Digital Forensics – Stage 2: Electronic Discovery Processing & Analysis
Once data has been identified through appropriate data mapping techniques, and defensibly collected by a certified forensic examiner the data moves onto the next stage within the electronic data reference model (EDRM). The data will need to be processed for electronic discovery and further review. This can include converting file types into archivable structured formats to maintaining files in native format for review.
During the processing stage it is important to have these steps performed by professionals. Any loss of data integrity, meta-data, hash-values and so on creates downstream issues and overall future hurdles for legal teams. To combat this it is key to be using not only the latest technology and software equipped with the most recent service packs and indexes but also to have competent forensic examiners managing the processing of the data.
Processing and Data Analysis are treated together because analysis without reporting is not particularly helpful. Analysis is the process by which forensic experts utilize a variety of techniques and technologies to recover data and interpret the results. This goes beyond your typical eDiscovery processing of known and obvious data and is a specialized service done by certified forensic experts.
“The evidence recovered is analyzed to reconstruct events or actions and to reach conclusions, work that can often be performed by less specialized staff. When an investigation is complete the data is presented, usually in the form of a written report, in lay persons’ terms.” M Reith, C Carr, G Gunsch, “An examination of digital forensic models”. International Journal of Digital Evidence.

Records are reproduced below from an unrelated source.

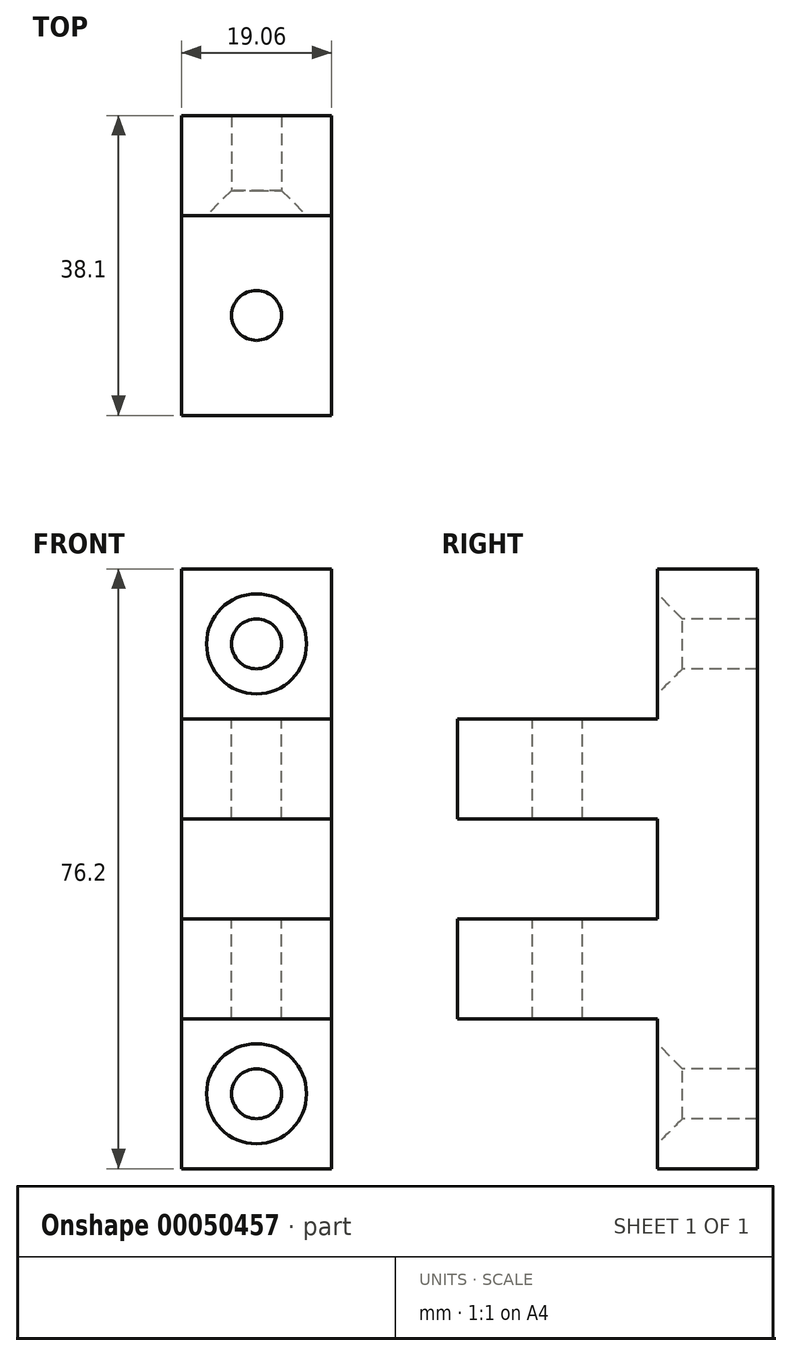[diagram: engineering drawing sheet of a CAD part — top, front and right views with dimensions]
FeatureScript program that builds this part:
annotation { "Feature Type Name" : "Feature", "Feature Type Description" : "" }
export const myFeature = defineFeature(function(context is Context, id is Id, definition is map)
    precondition{}
    {
        {
            var Q0;
            Q0=qCreatedBy(makeId("Front.planeOp"),FACE);
            var sketch = newSketch(context, id + "F0", { "sketchPlane" : qUnion([Q0])});
            skLineSegment(sketch, "E0.rect.bottom", {"start": v(9.53, 38.1) * mm, "end": v(-9.52, 38.1) * mm});
            skLineSegment(sketch, "E0.rect.top", {"start": v(9.52, -38.1) * mm, "end": v(-9.53, -38.1) * mm});
            skLineSegment(sketch, "E0.rect.left", {"start": v(9.53, 38.1) * mm, "end": v(9.52, -38.1) * mm});
            skLineSegment(sketch, "E0.rect.right", {"start": v(-9.52, 38.1) * mm, "end": v(-9.53, -38.1) * mm});
            skPoint(sketch, "E0.rect.middle", {"position": v(0, 0) * mm});
            skSolve(sketch);
        }
        {
            var Q0;
            Q0 = qSketchRegion(id + "F0", true);
            extrude(context, id + "F1", {"entities" : qUnion([Q0]), "depth" : 12.7 * mm});
        }
        {
            var Q0;
            Q0=makeQuery(id+"F1.opExtrude","CAP_FACE",FACE,{"disambiguationData":[OSD([sQuery(id+"F0.wireOp",EDGE,"E0.rect.bottom"),sQuery(id+"F0.wireOp",EDGE,"E0.rect.top"),sQuery(id+"F0.wireOp",EDGE,"E0.rect.left"),sQuery(id+"F0.wireOp",EDGE,"E0.rect.right")])],"isStart":false});
            var sketch = newSketch(context, id + "F2", { "sketchPlane" : qUnion([Q0])});
            skLineSegment(sketch, "E1.bottom", {"start": v(-9.52, 38.1) * mm, "end": v(9.53, 38.1) * mm});
            skLineSegment(sketch, "E1.top", {"start": v(-9.52, 19.05) * mm, "end": v(9.53, 19.05) * mm});
            skLineSegment(sketch, "E1.left", {"start": v(-9.52, 38.1) * mm, "end": v(-9.52, 19.05) * mm});
            skLineSegment(sketch, "E1.right", {"start": v(9.53, 38.1) * mm, "end": v(9.53, 19.05) * mm});
            skLineSegment(sketch, "E2.bottom", {"start": v(-9.53, -38.1) * mm, "end": v(9.52, -38.1) * mm});
            skLineSegment(sketch, "E2.top", {"start": v(-9.53, -19.05) * mm, "end": v(9.52, -19.05) * mm});
            skLineSegment(sketch, "E2.left", {"start": v(-9.53, -38.1) * mm, "end": v(-9.53, -19.05) * mm});
            skLineSegment(sketch, "E2.right", {"start": v(9.52, -38.1) * mm, "end": v(9.52, -19.05) * mm});
            skLineSegment(sketch, "E3.bottom", {"start": v(-9.53, 6.35) * mm, "end": v(9.53, 6.35) * mm});
            skLineSegment(sketch, "E3.top", {"start": v(-9.53, -6.35) * mm, "end": v(9.53, -6.35) * mm});
            skLineSegment(sketch, "E3.left", {"start": v(-9.53, 6.35) * mm, "end": v(-9.53, -6.35) * mm});
            skLineSegment(sketch, "E3.right", {"start": v(9.53, 6.35) * mm, "end": v(9.53, -6.35) * mm});
            skSolve(sketch);
        }
        {
            var Q0;
            {var subQ0=sQuery(id+"F2.wireOp",EDGE,"E2.top");Q0=makeQuery(id+"F2.imprint","IMPRINT",FACE,{"disambiguationData":[TD([[makeQuery(id+"F2.imprint","IMPRINT",EDGE,{"derivedFrom":subQ0}),1.0]])]});}
            var Q1;
            {var subQ0=sQuery(id+"F2.wireOp",EDGE,"E1.top");Q1=makeQuery(id+"F2.imprint","IMPRINT",FACE,{"disambiguationData":[TD([[makeQuery(id+"F2.imprint","IMPRINT",EDGE,{"derivedFrom":subQ0}),-1.0]])]});}
            extrude(context, id + "F3", {"entities" : qUnion([Q0, Q1]), "operationType" : NewBodyOperationType.ADD, "depth" : 25.4 * mm});
        }
        {
            var Q0;
            Q0=makeQuery(id+"F3.opExtrude","SWEPT_FACE",FACE,{"disambiguationData":[OSD([sQuery(id+"F2.wireOp",EDGE,"E1.top")])]});
            var sketch = newSketch(context, id + "F4", { "sketchPlane" : qUnion([Q0])});
            skPoint(sketch, "E4", {"position": v(0, -25.4) * mm});
            skSolve(sketch);
        }
        {
            var Q0;
            Q0=sQuery(id+"F4.wireOp",VERTEX,"E4");
            var Q1;
            Q1=makeQuery(id+"F1.opExtrude","SWEPT_BODY",BODY,{"disambiguationData":[OSD([sQuery(id+"F0.wireOp",EDGE,"E0.rect.bottom"),sQuery(id+"F0.wireOp",EDGE,"E0.rect.top"),sQuery(id+"F0.wireOp",EDGE,"E0.rect.left"),sQuery(id+"F0.wireOp",EDGE,"E0.rect.right")])]});
            hole(context, id + "F5", {"style" : HoleStyle.SIMPLE, "holeDiameter" : 6.35 * mm, "endStyle" : HoleEndStyle.THROUGH, "locations" : qUnion([Q0]), "scope" : qUnion([Q1])});
        }
        {
            var Q0;
            {var subQ0=sQuery(id+"F0.wireOp",EDGE,"E0.rect.right");var subQ6=sQuery(id+"F0.wireOp",EDGE,"E0.rect.left");var subQ7=sQuery(id+"F0.wireOp",EDGE,"E0.rect.bottom");Q0=makeQuery(id+"F3.boolean.opBoolean","SPLIT",FACE,{"disambiguationData":[TD([makeQuery(id+"F1.opExtrude","SWEPT_FACE",FACE,{"disambiguationData":[OSD([subQ7])]})])],"derivedFrom":makeQuery(id+"F1.opExtrude","CAP_FACE",FACE,{"disambiguationData":[OSD([subQ7,sQuery(id+"F0.wireOp",EDGE,"E0.rect.top"),subQ6,subQ0])],"isStart":false})});}
            var sketch = newSketch(context, id + "F6", { "sketchPlane" : qUnion([Q0])});
            skPoint(sketch, "E5", {"position": v(0, 28.57) * mm});
            skPoint(sketch, "E6.MirrorP", {"position": v(0, -28.57) * mm});
            skSolve(sketch);
        }
        {
            var Q0;
            Q0=sQuery(id+"F6.wireOp",VERTEX,"E5");
            var Q1;
            Q1=sQuery(id+"F6.wireOp",VERTEX,"E6.MirrorP");
            var Q2;
            Q2=makeQuery(id+"F1.opExtrude","SWEPT_BODY",BODY,{"disambiguationData":[OSD([sQuery(id+"F0.wireOp",EDGE,"E0.rect.bottom"),sQuery(id+"F0.wireOp",EDGE,"E0.rect.top"),sQuery(id+"F0.wireOp",EDGE,"E0.rect.left"),sQuery(id+"F0.wireOp",EDGE,"E0.rect.right")])]});
            hole(context, id + "F7", {"style" : HoleStyle.C_SINK, "holeDiameter" : 6.35 * mm, "cSinkDiameter" : 12.7 * mm, "endStyle" : HoleEndStyle.THROUGH, "locations" : qUnion([Q0, Q1]), "scope" : qUnion([Q2]), "cSinkAngle" : 90 * degree});
        }
    });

Data Filtering & Processing
- (IMPORT) data filtering includes de-duplication, file type filters, term filtering, and other first pass data filtering
- (EXPORT) native processing is related to data exported for full review after “IN” filtering has run it’s course
Recommendation: An important heuristic if you move forward with analysis is to narrow the scope as much as possible. Carefully consider which custodians and devices should be analyzed. While you do not want to miss anything important, irrelevant or repetitive information can cause costs to soar to astronomical levels.